Awad était debout, stoïque, à côté de la dalle supportant le corps du vieil homme, qui avait déjà viré au gris. Les quatre femmes de Ben Mohammed avaient déjà procédé au ghusl, lavant trois fois son corps avant de l’envelopper de blanc. Ses yeux étaient paisiblement fermés, mains croisées sur la poitrine, la droite par-dessus la gauche. Il n’avait pas une seule marque ou égratignure. Ces six dernières années, il avait vécu dans l’enceinte, sans jamais sortir de ses murs. Il n’avait pas été tué par un tir de mortier ou une attaque au drone comme tant d’autres moudjahidines.
“Comment ?” demanda Awad en arabe. “Comment est-il mort ?”
“Il a fait une attaque durant la nuit,” dit Tarek. Cet homme plus petit était debout de l’autre côté de la dalle en pierre, face à Awad. De nombreux membres de la Confrérie considéraient Tarek comme le bras droit de Ben Mohammed, mais Awad savait que ses capacités se cantonnaient à faire passer les messages et à prendre soin de la santé déclinante du vieillard. “L’attaque a entraîné un arrêt cardiaque. Ce fut instantané, il n’a pas souffert.”
Awad posa sa main sur la poitrine immobile du vieil homme. Ben Mohammed lui avait enseigné beaucoup de choses, non seulement au niveau de la foi, mais aussi sur le monde, ses nombreux fléaux et sur ce que le fait de diriger impliquait.
Et Awad, quant à lui, voyait devant lui non seulement un corps, mais une opportunité. Trois nuits auparavant, Allah lui avait offert un rêve, même s’il était difficile à présent de ne le considérer que comme un songe. Il était forcément prémonitoire. Dans son rêve, il avait vu Ben Mohammed mourir et entendu une voix lui dire de s’élever pour diriger la Confrérie. Il était sûr et certain que cette voix était celle du prophète, parlant au nom du Seul Véritable Dieu.
“Hassan est parti en raid pour chercher des munitions,” dit doucement Tarek. “Il ne sait pas encore que son père est mort.
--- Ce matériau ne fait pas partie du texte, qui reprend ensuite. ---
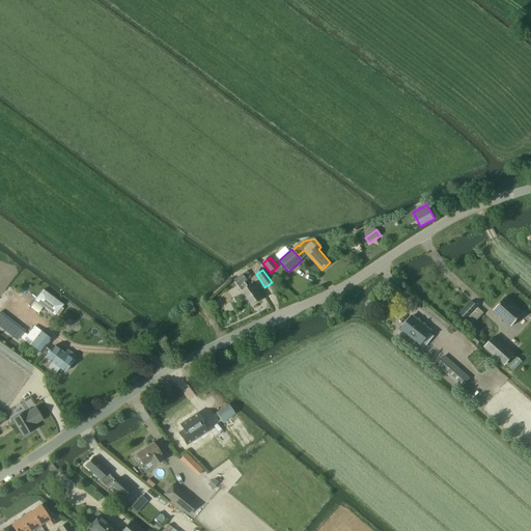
[(247,272),(234,280),(251,306),(262,298),(252,283),(248,286),(245,282),(251,277),(247,272)]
Il rentre aujourd’hui. Il saura bientôt que le devoir de diriger la Confrérie lui incombe…”
“Hassan est faible,” dit soudain Awad sur un ton plus rude qu’il ne l’aurait voulu. “Alors que la santé de Ben Mohammed déclinait, Hassan n’a rien fait pour nous empêcher de nous affaiblir petit à petit.”
“Mais…” Tarek hésita. Il connaissait parfaitement le tempérament enflammé d’Awad. “Le devoir de diriger incombe au fils ainé…”
“Ce n’est pas une dynastie,” contesta Awad.